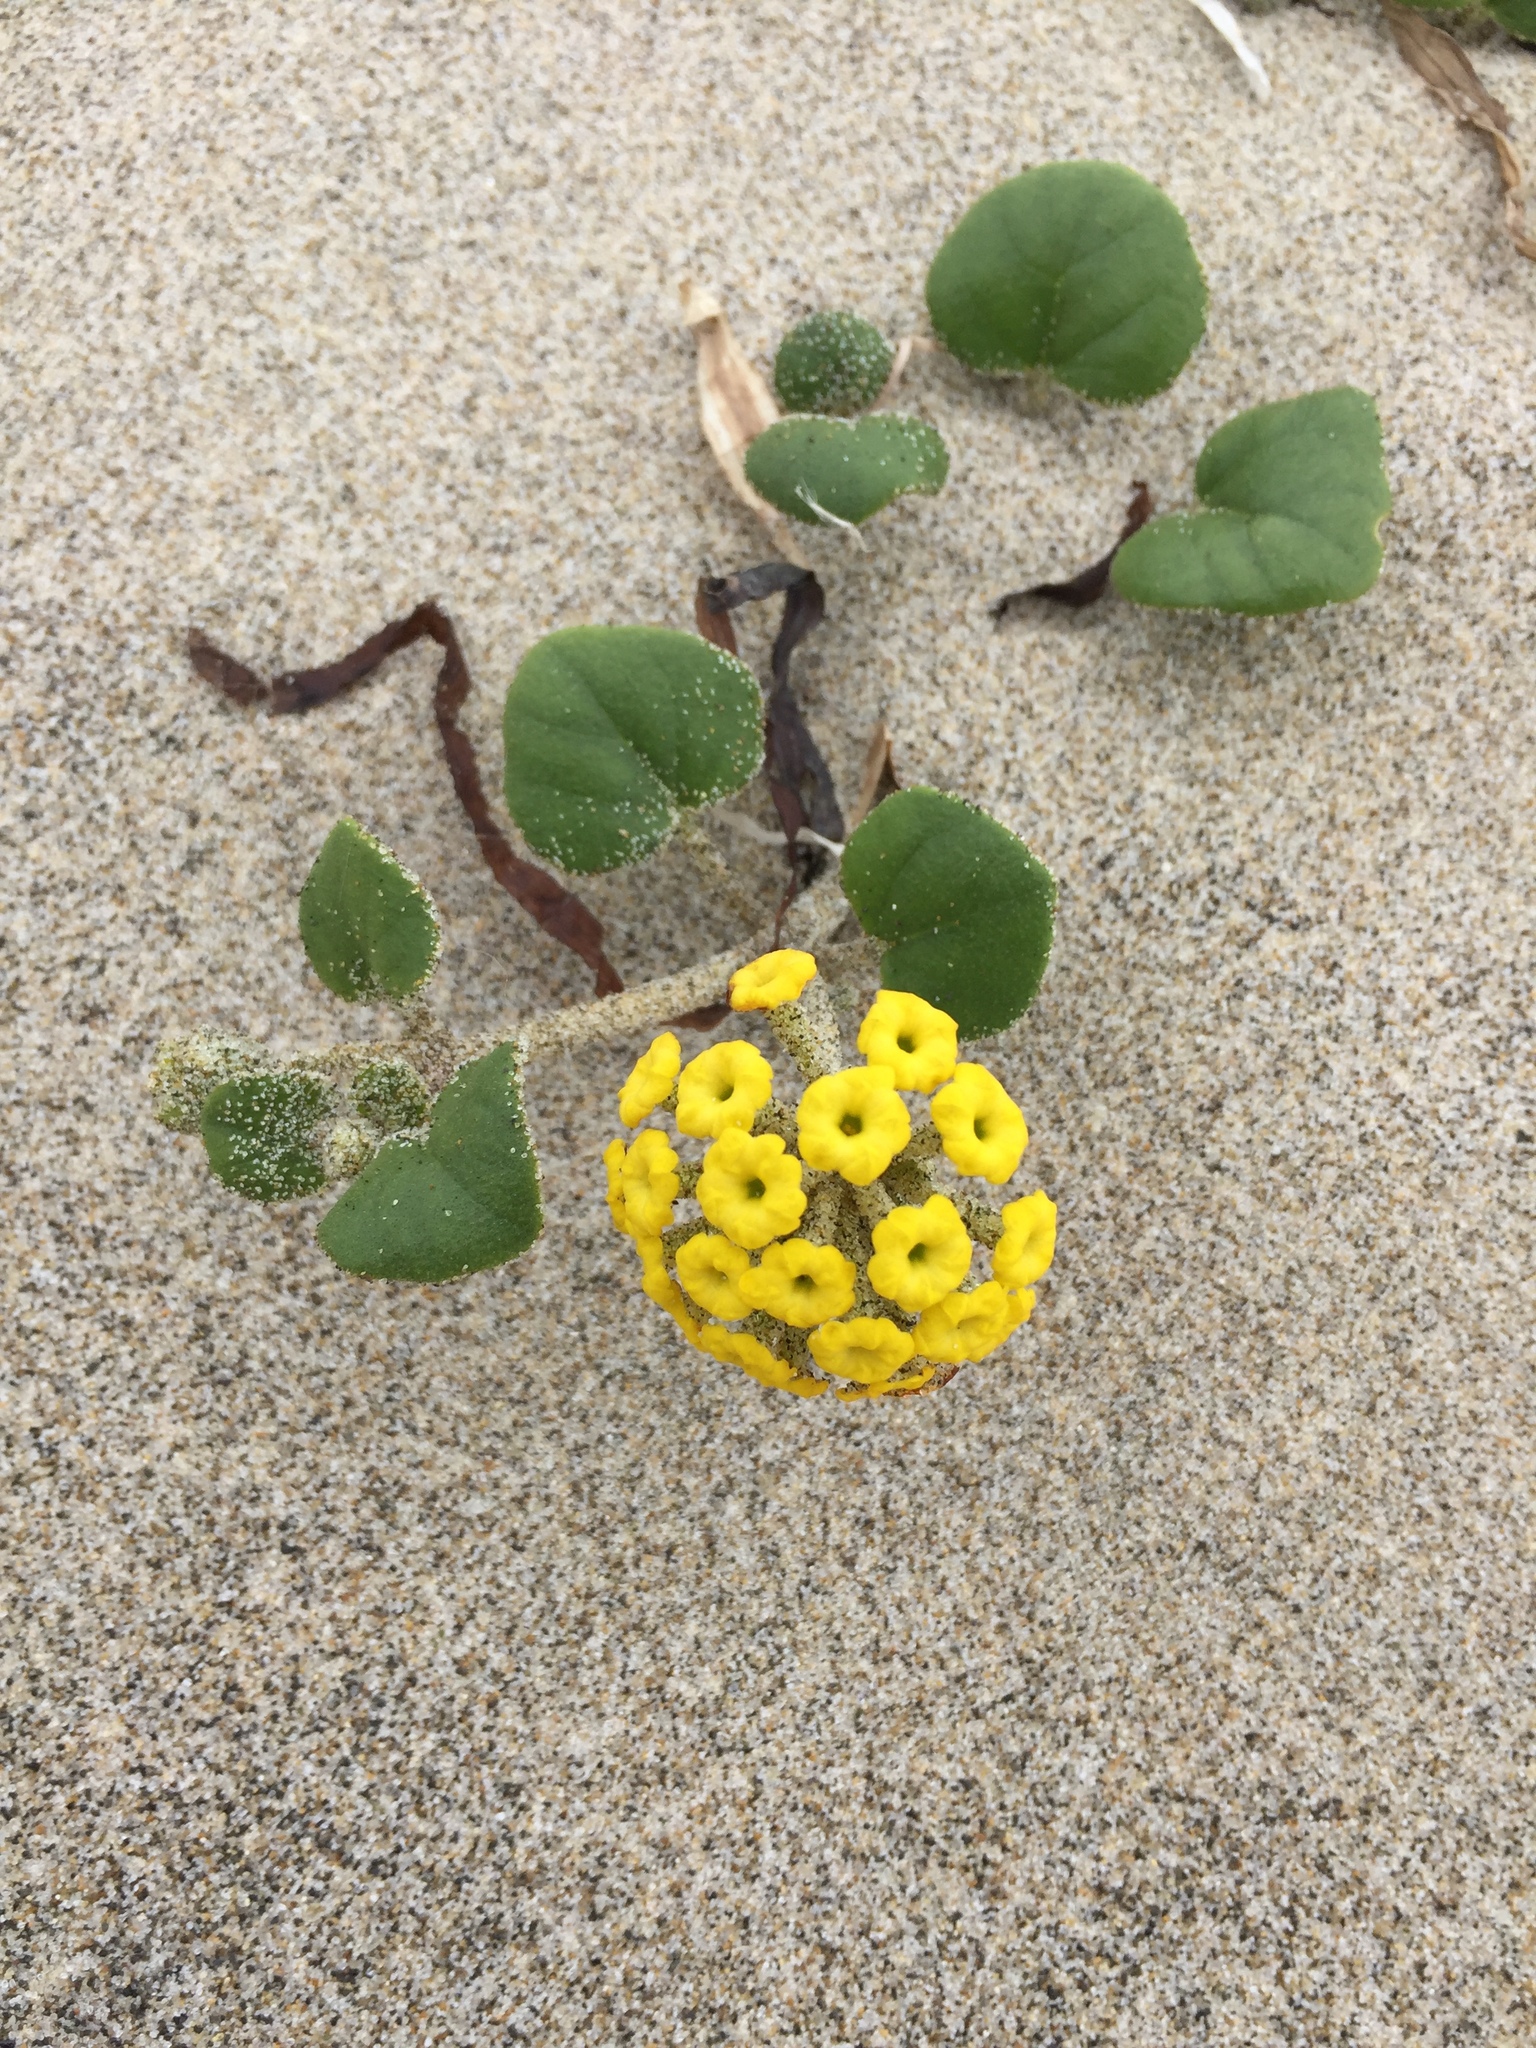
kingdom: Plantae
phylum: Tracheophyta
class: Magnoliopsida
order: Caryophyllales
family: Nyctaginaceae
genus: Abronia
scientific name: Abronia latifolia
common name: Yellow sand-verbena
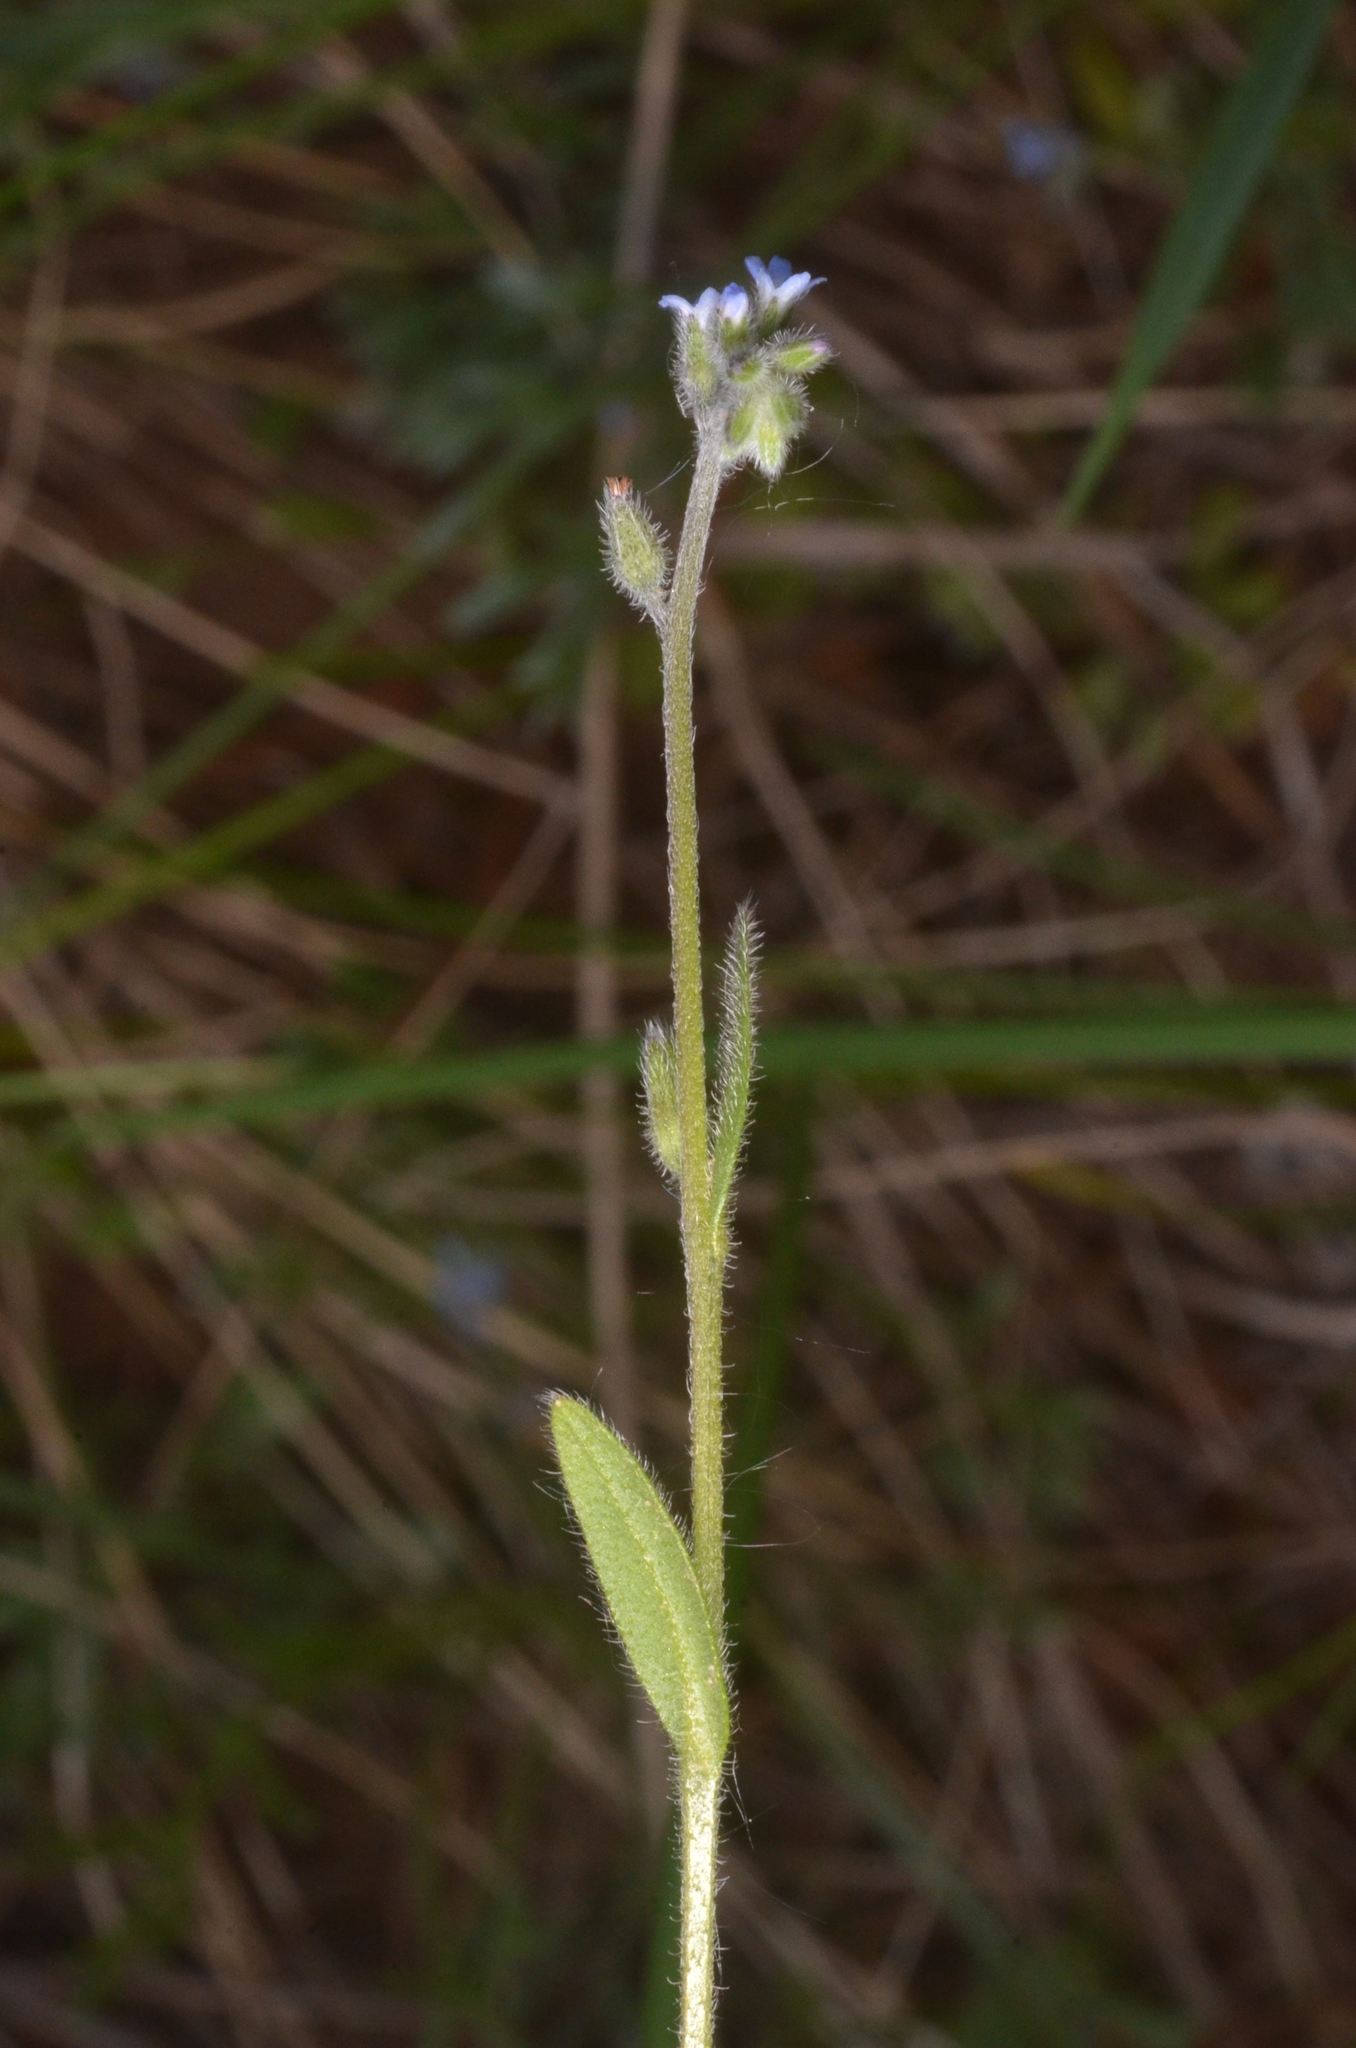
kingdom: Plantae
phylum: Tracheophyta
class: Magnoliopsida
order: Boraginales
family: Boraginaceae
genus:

Written exercise :: Convert every line of the listing above into a Markdown table with the columns Index and Text. Number each line, skip blank lines, and leave out the pictures.

Solution for this exercise ::
| Index | Text |
|---|---|
| 1 | kingdom: Plantae |
| 2 | phylum: Tracheophyta |
| 3 | class: Magnoliopsida |
| 4 | order: Caryophyllales |
| 5 | family: Nyctaginaceae |
| 6 | genus: Abronia |
| 7 | scientific name: Abronia latifolia |
| 8 | common name: Yellow sand-verbena |
| 9 | kingdom: Plantae |
| 10 | phylum: Tracheophyta |
| 11 | class: Magnoliopsida |
| 12 | order: Boraginales |
| 13 | family: Boraginaceae |
| 14 | genus: |